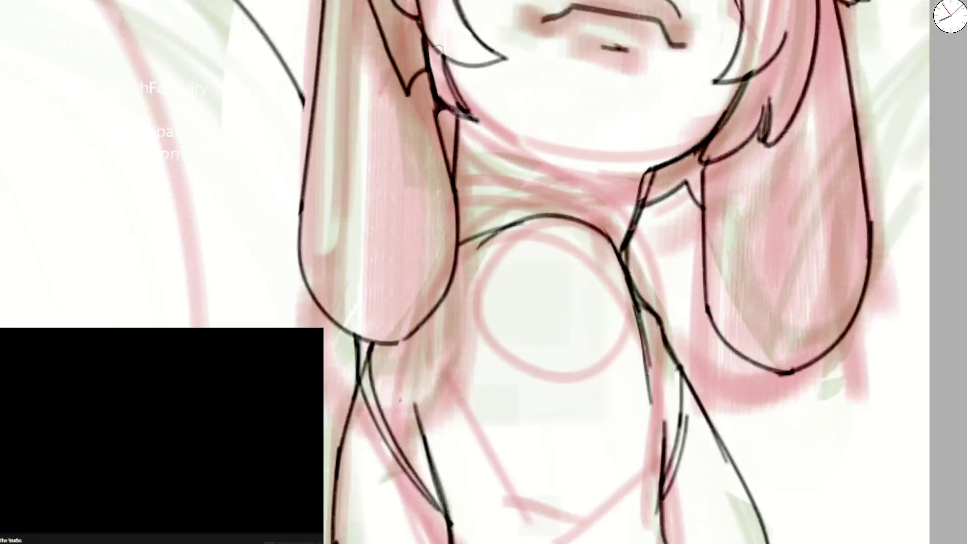
scroll(429, 16, "down", 2)
- Ink the hair strand and hair tip beside the jaw on the mirrored canvas
key("m")
scroll(460, 285, "up", 5)
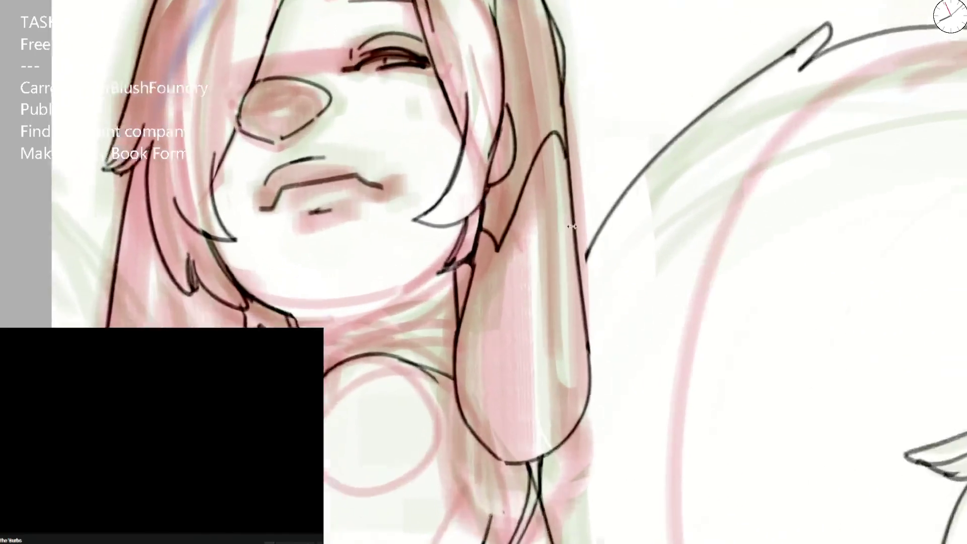
scroll(460, 285, "down", 4)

----------------------------------------

Exercise prompt —
Copy every record verbatim while leaving each picture out.

Reply —
scroll(429, 16, "down", 2)
- Ink the hair strand and hair tip beside the jaw on the mirrored canvas
key("m")
scroll(460, 285, "up", 5)
scroll(460, 285, "down", 4)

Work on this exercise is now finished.